On Thursday, April 27, staff from Worksafe, Street Level Health Project, and members of Oakland Workers Collective (OWC) traveled to Sacramento to advocate for legislation to strengthen workplace protections for day laborers and immigrant workers. OWC, better known as La Colectiva, is a project of Street Level Health that creates pathways to safe and dignified employment for contingent workers at risk of exploitation and uses civic engagement and other activities to empower workers.

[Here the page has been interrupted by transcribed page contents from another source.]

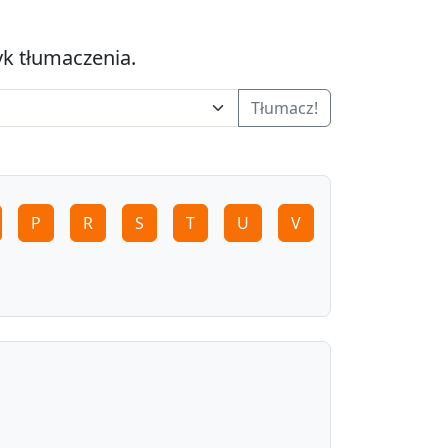
yk tłumaczenia.
Tłumacz!
P
R
S
T
U
V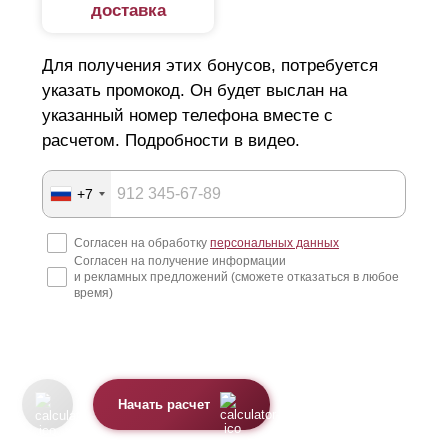
доставка
Для получения этих бонусов, потребуется
указать промокод. Он будет выслан на
указанный номер телефона вместе с
расчетом. Подробности в видео.
+7
Согласен на обработку
персональных данных
Согласен на получение информации
и рекламных предложений (сможете отказаться в любое
время)
Начать расчет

Nicole Marquez, Evelyn Torres, and Tim Shadix from Worksafe joined OWC staff and eight members of La Colectiva for meetings with seven legislative offices in the State Capitol. Worksafe and OWC emphasized the connection to Workers Memorial Day and highlighted the disproportionate impact of workplace hazards on Latino workers. They advocated for bills introduced this legislative session that would strengthen protections for workers who face retaliation for reporting labor violations (SB 306, Hertzberg), provide state funding to support public defender’s offices in representing immigrant Californians and avoiding deportation (AB 3, Bonta), eliminate requirements in workers’ compensation law that exclude day laborers from coverage (AB 206, Garcia), and establish guidelines to help protect workers during worksite immigration enforcement (AB 450, Chui).
During the legislative meetings, La Colectiva members explained how these bills would help ensure basic civil rights and dignity. They shared personal experiences with contingent work and explained how the proposed legislation would affect them personally. When asked what they thought of the lobby experience, one worker said she felt heard -- that her story mattered. For many, it was their first time visiting the State Capitol, and members left with plans to continue their advocacy for security and dignity in the workplace and broader community.